With the slaughtering of livestock animals to be deemed as essential in our world today, there are several laws made for the industry. These laws are made to ensure the existing abattoirs to ensure that the slaughter of these livestock animals is done as humanely as possible while also ensuring the meat is safe for human consumption. For instance, the Exporter Supply Chain Assurance System or ESCAS is an assurance system that is based in Australia. The ESCAS procedure is constructed in a manner that it safeguards the welfare of the livestock animals. It is evident based on their four principles which are animal welfare, control through the supply chain, traceability through the supply chain and independent audit (Commonwealth of Australia, 2015). The animal welfare principle includes the proper treatment and handling of these animals to their arrival in the importing country. It is also up to the point of the slaughter of these animals.

Furthermore, working in an abattoir is physically and mentally demanding. Prominent studies such as the one conducted by Victor and Barnard (2016) has specifically looked into how slaughterhouses constitute a unique work setting exposing employees to particular physical and psychological health challenges. Due to the monotonous and physically demanding nature of the job (van Holland et al., 2015), it is not only important but also critical for the employees to remain resilient and motivated. This is particularly interesting in Brunei as it is found that youths in Brunei preferred jobs that are prestigious, highly paid, stable, and are less likely to take risks (Musa & Idris, 2020).

Moreover, when one has no prior experience, the tasks will seem more complicated and daunting. At the same time, it is not necessary to have a specific background in the slaughterhouse industry. Yet there is always a strong emphasis for potential employees to have basic knowledge of animal feeding and handling. Victor and Barnard (2016) note that slaughterhouse employees with basic education and training are often faced with the reality of low income and limited family resources, which seem particularly taxed in their capacity to maintain their psychological health. Due to the issues of high injuries and the nature of job, these have contributed to the high rate of employee turnover (Dorovskikh, 2015). Therefore, this study seeks to explore and understand the complexities of training and motivation in meat slaughterhouses (using Islamic law) and offer insights on the complexities between training, motivation and performance. By looking at two slaughterhouses in Brunei with two different organisational structure, this study also aims to identify how differences in organisational structure can impact the approach to the training and employee motivation approaches.

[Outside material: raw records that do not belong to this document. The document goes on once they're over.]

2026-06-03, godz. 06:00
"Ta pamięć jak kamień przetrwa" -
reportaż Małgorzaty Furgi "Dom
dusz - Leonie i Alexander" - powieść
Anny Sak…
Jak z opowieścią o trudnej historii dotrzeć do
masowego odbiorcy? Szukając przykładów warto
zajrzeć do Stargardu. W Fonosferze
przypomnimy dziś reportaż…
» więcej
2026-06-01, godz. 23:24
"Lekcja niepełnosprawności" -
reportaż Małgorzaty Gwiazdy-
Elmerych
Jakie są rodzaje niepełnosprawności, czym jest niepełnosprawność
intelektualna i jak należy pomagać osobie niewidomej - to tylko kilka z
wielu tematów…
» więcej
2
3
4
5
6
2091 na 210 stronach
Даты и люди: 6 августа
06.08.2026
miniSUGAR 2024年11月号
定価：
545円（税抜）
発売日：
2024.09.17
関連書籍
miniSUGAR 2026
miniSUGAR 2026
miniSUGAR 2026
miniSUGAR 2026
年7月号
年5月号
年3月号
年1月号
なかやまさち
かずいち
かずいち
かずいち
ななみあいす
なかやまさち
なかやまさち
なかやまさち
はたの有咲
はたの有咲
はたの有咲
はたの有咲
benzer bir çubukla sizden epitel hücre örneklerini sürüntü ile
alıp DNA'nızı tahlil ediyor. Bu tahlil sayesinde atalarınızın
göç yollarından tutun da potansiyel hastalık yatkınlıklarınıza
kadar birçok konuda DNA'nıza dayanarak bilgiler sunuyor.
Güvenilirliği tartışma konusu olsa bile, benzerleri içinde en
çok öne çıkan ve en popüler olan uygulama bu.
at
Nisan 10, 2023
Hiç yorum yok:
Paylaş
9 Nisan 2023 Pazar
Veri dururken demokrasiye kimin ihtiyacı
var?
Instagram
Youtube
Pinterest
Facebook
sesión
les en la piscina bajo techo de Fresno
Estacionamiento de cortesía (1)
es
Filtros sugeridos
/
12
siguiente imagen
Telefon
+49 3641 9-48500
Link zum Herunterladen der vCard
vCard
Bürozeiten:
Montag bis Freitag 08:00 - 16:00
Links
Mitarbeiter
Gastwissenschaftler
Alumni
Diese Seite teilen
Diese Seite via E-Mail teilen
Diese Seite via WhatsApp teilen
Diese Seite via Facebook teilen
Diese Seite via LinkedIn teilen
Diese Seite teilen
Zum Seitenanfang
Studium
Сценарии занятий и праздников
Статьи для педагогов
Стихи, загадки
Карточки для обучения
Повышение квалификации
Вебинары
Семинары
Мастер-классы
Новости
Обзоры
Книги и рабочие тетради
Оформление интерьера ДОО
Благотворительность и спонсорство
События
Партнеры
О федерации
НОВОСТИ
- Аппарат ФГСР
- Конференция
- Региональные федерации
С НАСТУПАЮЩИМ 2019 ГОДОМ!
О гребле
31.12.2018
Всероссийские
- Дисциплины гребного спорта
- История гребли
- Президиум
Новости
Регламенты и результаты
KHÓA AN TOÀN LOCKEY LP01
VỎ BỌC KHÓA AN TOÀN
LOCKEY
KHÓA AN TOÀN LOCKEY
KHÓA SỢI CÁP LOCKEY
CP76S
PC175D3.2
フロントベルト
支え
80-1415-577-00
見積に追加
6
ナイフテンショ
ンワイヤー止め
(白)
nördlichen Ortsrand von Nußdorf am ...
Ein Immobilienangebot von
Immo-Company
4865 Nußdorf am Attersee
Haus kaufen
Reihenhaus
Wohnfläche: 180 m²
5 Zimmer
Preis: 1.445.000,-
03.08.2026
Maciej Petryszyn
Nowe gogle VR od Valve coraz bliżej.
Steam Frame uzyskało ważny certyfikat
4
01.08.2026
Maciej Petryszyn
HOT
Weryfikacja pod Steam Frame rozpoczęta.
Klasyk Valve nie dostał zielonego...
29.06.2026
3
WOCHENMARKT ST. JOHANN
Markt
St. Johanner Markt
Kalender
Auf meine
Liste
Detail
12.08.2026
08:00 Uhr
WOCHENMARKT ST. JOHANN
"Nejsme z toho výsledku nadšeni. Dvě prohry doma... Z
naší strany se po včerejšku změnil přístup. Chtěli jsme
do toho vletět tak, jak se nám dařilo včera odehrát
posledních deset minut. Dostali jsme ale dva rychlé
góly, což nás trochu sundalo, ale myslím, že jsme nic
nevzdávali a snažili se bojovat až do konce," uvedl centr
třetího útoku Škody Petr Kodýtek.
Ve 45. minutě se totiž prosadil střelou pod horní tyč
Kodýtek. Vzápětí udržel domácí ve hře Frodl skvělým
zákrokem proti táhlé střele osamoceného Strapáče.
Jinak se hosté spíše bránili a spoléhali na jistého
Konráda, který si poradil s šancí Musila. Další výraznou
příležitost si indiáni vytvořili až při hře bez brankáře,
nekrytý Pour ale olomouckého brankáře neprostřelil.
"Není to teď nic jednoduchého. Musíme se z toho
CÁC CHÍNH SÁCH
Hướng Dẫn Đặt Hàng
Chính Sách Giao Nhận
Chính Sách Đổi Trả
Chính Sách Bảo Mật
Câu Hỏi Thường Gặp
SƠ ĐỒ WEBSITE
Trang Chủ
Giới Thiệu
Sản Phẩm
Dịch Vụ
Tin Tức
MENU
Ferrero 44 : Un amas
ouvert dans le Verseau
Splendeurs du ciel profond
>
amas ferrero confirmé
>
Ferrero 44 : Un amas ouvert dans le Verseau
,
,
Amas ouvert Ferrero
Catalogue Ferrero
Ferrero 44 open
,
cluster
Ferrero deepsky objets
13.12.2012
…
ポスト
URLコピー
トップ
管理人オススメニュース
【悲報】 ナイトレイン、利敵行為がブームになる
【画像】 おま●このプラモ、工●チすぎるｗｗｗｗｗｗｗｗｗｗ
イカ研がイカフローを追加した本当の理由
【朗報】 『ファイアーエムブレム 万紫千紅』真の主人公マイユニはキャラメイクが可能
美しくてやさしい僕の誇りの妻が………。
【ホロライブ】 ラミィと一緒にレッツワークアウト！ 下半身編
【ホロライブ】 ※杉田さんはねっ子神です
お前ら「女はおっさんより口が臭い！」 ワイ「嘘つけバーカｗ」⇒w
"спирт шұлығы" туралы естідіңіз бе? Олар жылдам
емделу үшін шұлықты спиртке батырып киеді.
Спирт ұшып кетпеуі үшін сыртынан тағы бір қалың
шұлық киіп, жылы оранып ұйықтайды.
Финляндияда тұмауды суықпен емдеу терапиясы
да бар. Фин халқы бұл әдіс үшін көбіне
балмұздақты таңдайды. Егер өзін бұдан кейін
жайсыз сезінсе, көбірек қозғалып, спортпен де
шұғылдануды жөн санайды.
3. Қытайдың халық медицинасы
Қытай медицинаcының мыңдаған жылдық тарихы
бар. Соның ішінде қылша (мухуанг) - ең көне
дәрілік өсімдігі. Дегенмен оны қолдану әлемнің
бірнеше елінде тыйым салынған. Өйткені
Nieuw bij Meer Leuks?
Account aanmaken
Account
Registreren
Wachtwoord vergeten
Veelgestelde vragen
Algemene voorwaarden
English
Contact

To date, there is no research that has been done specifically on the relationship of training, motivation and performance in meat slaughterhouses in the Bruneian context. Some of the recent studies conducted related to meat slaughterhouses outside Brunei are regarding the well-being of slaughterhouse employees in South Africa (Victor & Barnard, 2016) and the working conditions and public health risks in slaughterhouses situated in Western Kenya (Cook et al., 2017), which will be used as guides for this study. Though there has been an increase in publication on Halal studies in the Brunei context looking at various issues such as the regulatory process governing the halal meat and meat products processing industry (Khalid et al., 2018), as well as a research on identifying halal logistics constraints (Talib, 2020).